AWS Certified Advanced Networking – Specialty (ANS-C01) — Question 222

A network engineer needs to provide a list of IP addresses that are sending traffic to an Amazon EC2 instance. VPC flow logs are enabled. The EC2 instance has a single network interface and two assigned IP addresses. However, the flow logs are logging traffic only for the primary IP address. The network engineer needs to determine whether any traffic is being sent to the second IP address of the EC2 instance.
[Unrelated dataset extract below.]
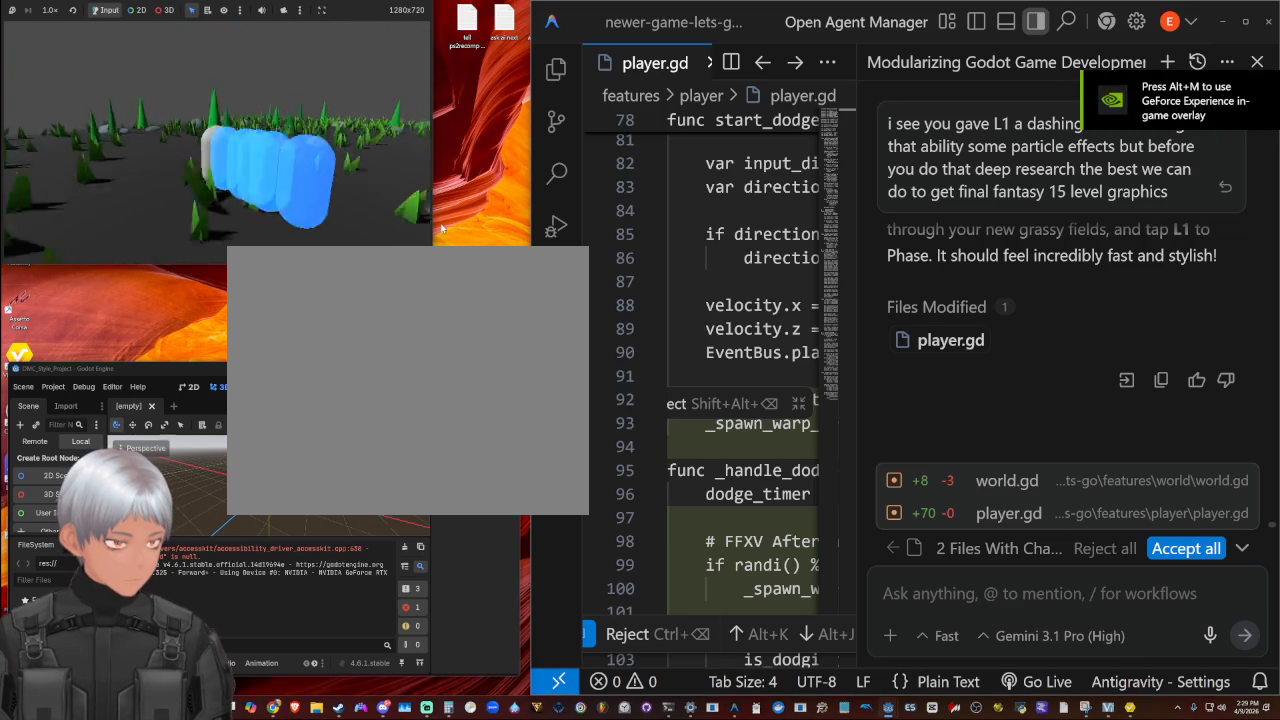
{"buttons": [], "left_stick": "up", "right_stick": "right", "events": [[433, "L1", "up"], [500, "left_stick", "up"]]}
What should the network engineer do to locate the traffic flow for the second IP address?

Answer options

• A. Create a new flow log that includes the pkt-dstaddr field to capture the original destination IP address of the traffic.
• B. Create a new flow log that includes the dstaddr field to capture the original destination IP address of the traffic.
• C. Create a new flow log that includes the pkt-srcaddr field to capture the original destination IP address of the traffic.
• D. Create a new flow log that includes the srcaddr field to capture the original destination IP address of the traffic.

Correct answer: A

Explanation

The correct answer is A because the pkt-dstaddr field captures the original destination IP address of packets, which is crucial for tracking traffic to the second IP address. Options B, C, and D do not capture the necessary information about the destination IP address; B captures a different field, C captures the source address, and D also focuses on the source address.